[Stored items]
^^^^
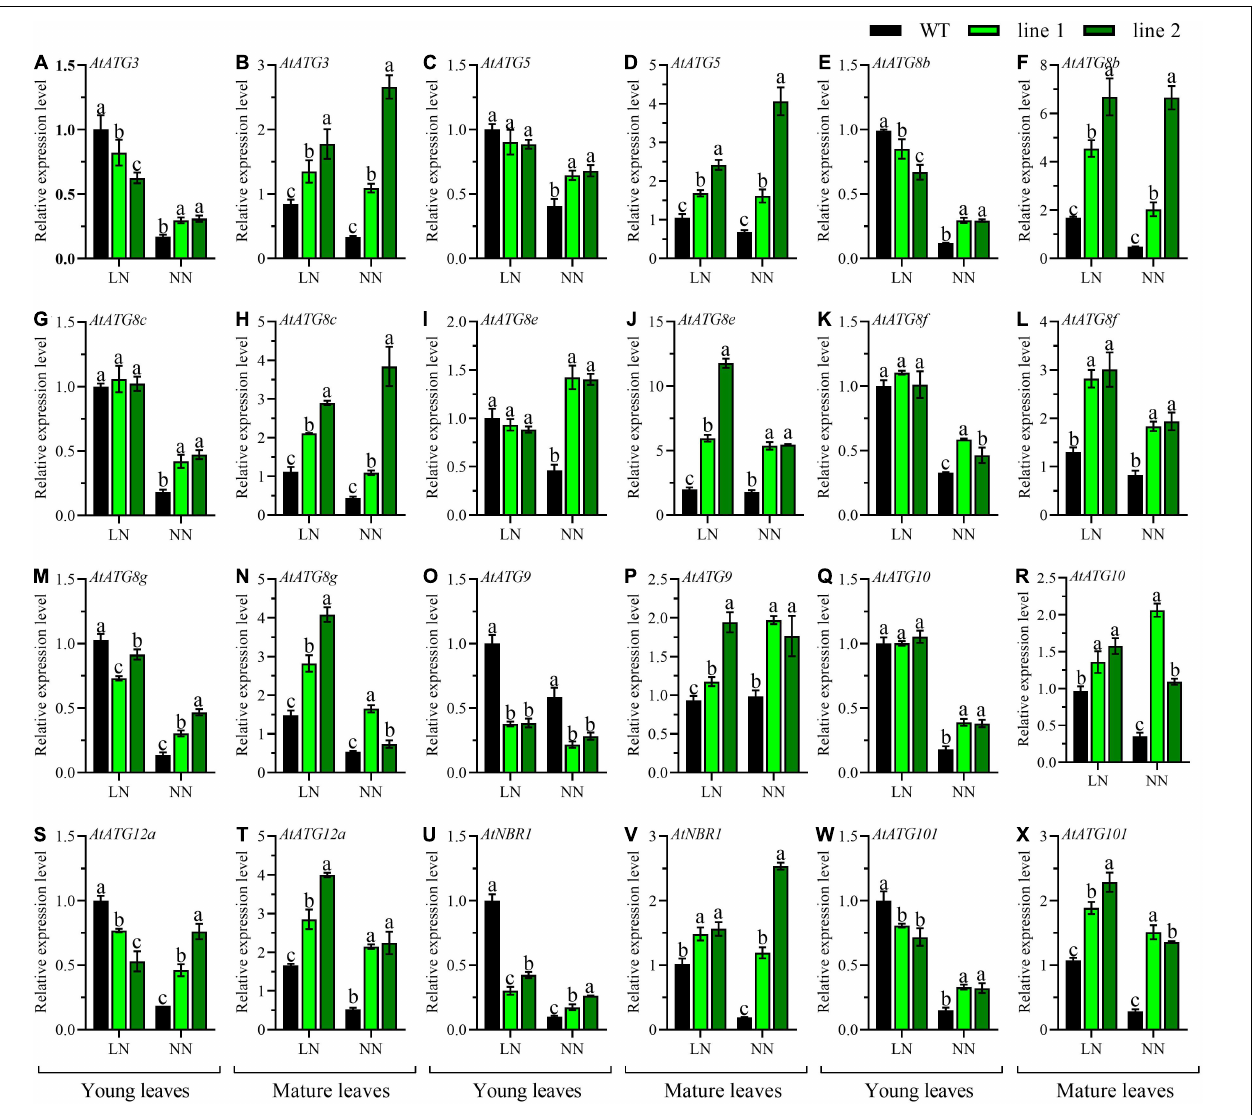
FIGURE 6 | Comparable expression analysis of genes associated with autophagy in the young leaves and mature leaves between two transgenic Arabidopsis lines and wild type. Plants were hydroponically cultured for 3 weeks under NN and then under LN and NN for 2 weeks ( n ≥ 3). ATG , autophagy related gene; NBR1 , neighbor of BRCA1. (A,C,E,G,I,K,M,O,Q,S,U,W) Genes expressed in young leaves. (B,D,F,H,J,L,N,P,R,T,V,X) Genes expressed in mature leaves. AtGAPDH was used as the internal control, and the expression level in young leaves of WT under LN was set as “1” for each gene. Three technical replicates were performed. Data are means ± SD . Significant differences are indicated by letters (ANOVA; P ≤ 0.05). WT, wild type (Col-0), line 1 and line 2, two transgenic lines. LN, low nitrogen, 0.25 mM N (0.125 mM NH 4 NO 3 ); NN, normal nitrogen, 5 mM N (2.5 mM NH 4 NO 3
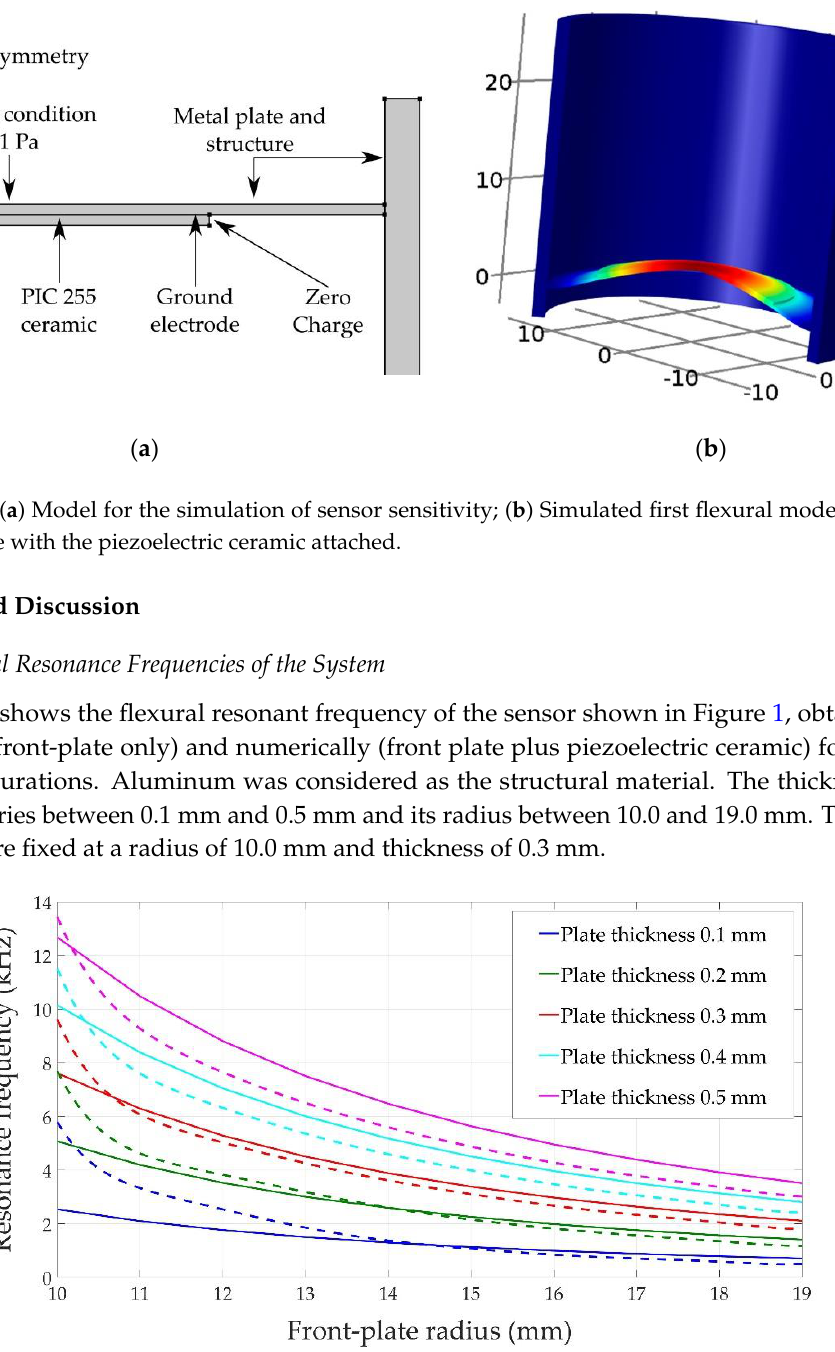
Figure 5. Flexural first mode resonance frequency of a circular aluminum plate obtained analytically (solid lines) and numerically with a piezoelectric ceramic attached (dashed lines).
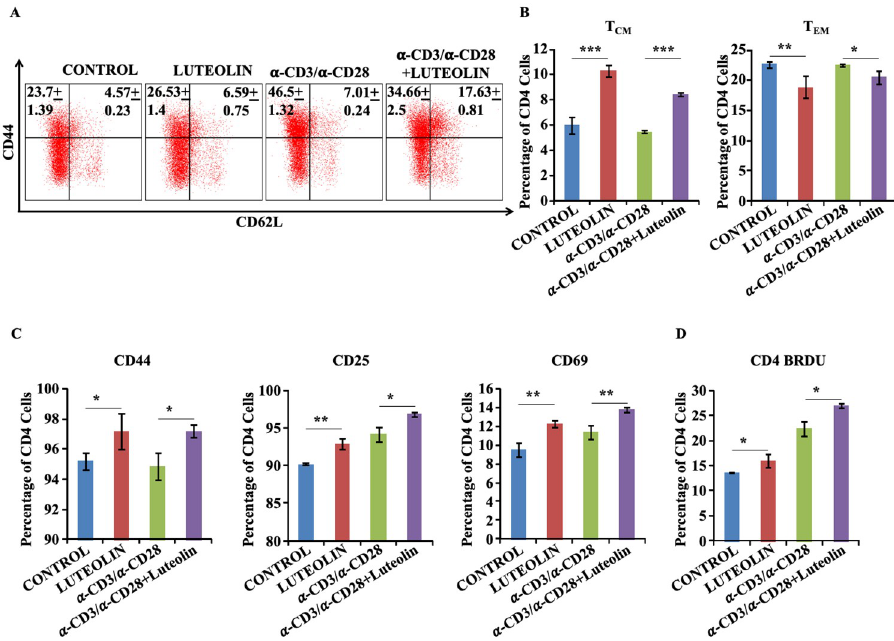
Fig 1. Luteolin biases T cells towards a T CM phenotype after in vitro activation with plate bound α -CD3 & soluble α -CD28 antibodies. (A&B) Memory responses of CD4 + T cells in vitro . (C) T lymphocytes were activated in vitro with plate-bound α -CD3 & soluble α -CD28 antibodies in the presence or absence of luteolin and then stained with anti- CD4, -CD62L, -CD25, -CD44 and -CD69 mAbs. (D) T cell proliferation was monitored by BrdU incorporation post activation in vitro by staining with anti-CD4 and -BrdU antibodies. Data represented as the mean ± STDEV values from data pooled from three experiments with five mice per experiment. Differences were considered significant at P < 0.05 using one way ANOVA. � p < 0.05, �� p < 0.005, ��� p <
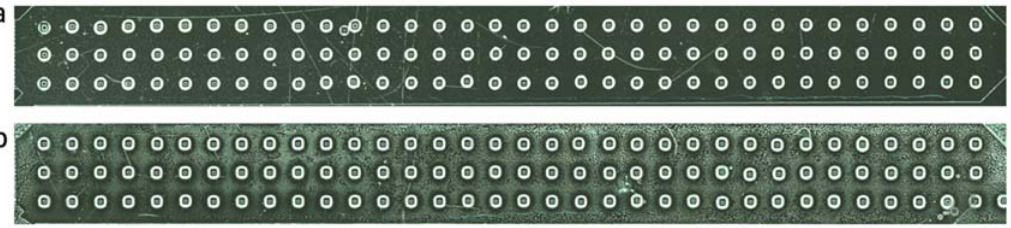
Figure 4. Con A and yeast cells dispensing into the microwells of the microfluidic ship (pulse duration of 15 µ s, voltage of 75 V and frequency of 50 Hz): ( a ) 60 droplets of Con A were printed, ( b ) 40 droplets were printed from the yeast solution (OD 600 of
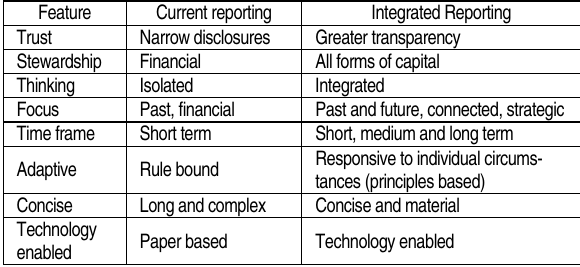
Table 2. Current reporting Vs Integrated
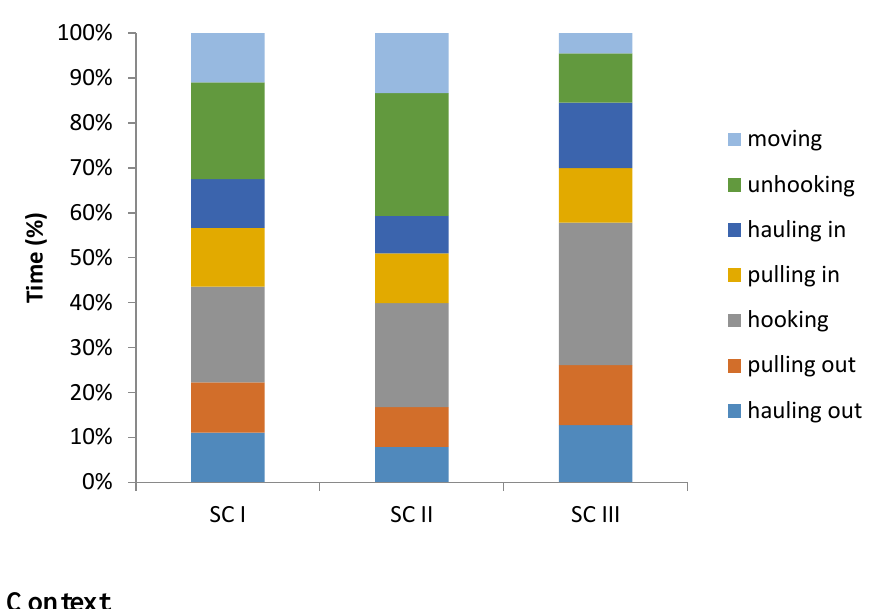
Figure 11. Proportional time of cable logging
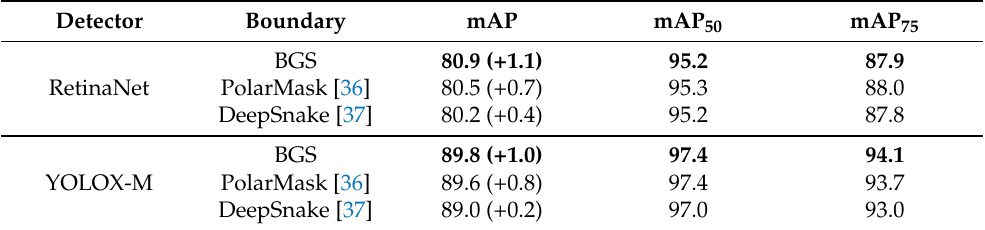
Table 8. Comparison results on SCD among three types of boundary prediction manners. ResNet-50 was used as the backbone for RetinaNet with the image scale of [600, 1000]. YOLOX employed the default image size ([640, 640]).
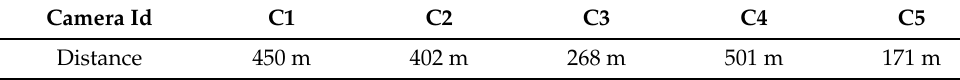
Table 1. Distances between the camera and the nearest visibility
^^^^
▶ Work instruction:
When you copy the entries above, reproduce each line exactly and leave out any pictures.

▶ Answer box:
FIGURE 6 | Comparable expression analysis of genes associated with autophagy in the young leaves and mature leaves between two transgenic Arabidopsis lines and wild type. Plants were hydroponically cultured for 3 weeks under NN and then under LN and NN for 2 weeks ( n ≥ 3). ATG , autophagy related gene; NBR1 , neighbor of BRCA1. (A,C,E,G,I,K,M,O,Q,S,U,W) Genes expressed in young leaves. (B,D,F,H,J,L,N,P,R,T,V,X) Genes expressed in mature leaves. AtGAPDH was used as the internal control, and the expression level in young leaves of WT under LN was set as “1” for each gene. Three technical replicates were performed. Data are means ± SD . Significant differences are indicated by letters (ANOVA; P ≤ 0.05). WT, wild type (Col-0), line 1 and line 2, two transgenic lines. LN, low nitrogen, 0.25 mM N (0.125 mM NH 4 NO 3 ); NN, normal nitrogen, 5 mM N (2.5 mM NH 4 NO 3
Figure 5. Flexural first mode resonance frequency of a circular aluminum plate obtained analytically (solid lines) and numerically with a piezoelectric ceramic attached (dashed lines).
Fig 1. Luteolin biases T cells towards a T CM phenotype after in vitro activation with plate bound α -CD3 & soluble α -CD28 antibodies. (A&B) Memory responses of CD4 + T cells in vitro . (C) T lymphocytes were activated in vitro with plate-bound α -CD3 & soluble α -CD28 antibodies in the presence or absence of luteolin and then stained with anti- CD4, -CD62L, -CD25, -CD44 and -CD69 mAbs. (D) T cell proliferation was monitored by BrdU incorporation post activation in vitro by staining with anti-CD4 and -BrdU antibodies. Data represented as the mean ± STDEV values from data pooled from three experiments with five mice per experiment. Differences were considered significant at P < 0.05 using one way ANOVA. � p < 0.05, �� p < 0.005, ��� p <
Figure 4. Con A and yeast cells dispensing into the microwells of the microfluidic ship (pulse duration of 15 µ s, voltage of 75 V and frequency of 50 Hz): ( a ) 60 droplets of Con A were printed, ( b ) 40 droplets were printed from the yeast solution (OD 600 of
Table 2. Current reporting Vs Integrated
Figure 11. Proportional time of cable logging
Table 8. Comparison results on SCD among three types of boundary prediction manners. ResNet-50 was used as the backbone for RetinaNet with the image scale of [600, 1000]. YOLOX employed the default image size ([640, 640]).
Table 1. Distances between the camera and the nearest visibility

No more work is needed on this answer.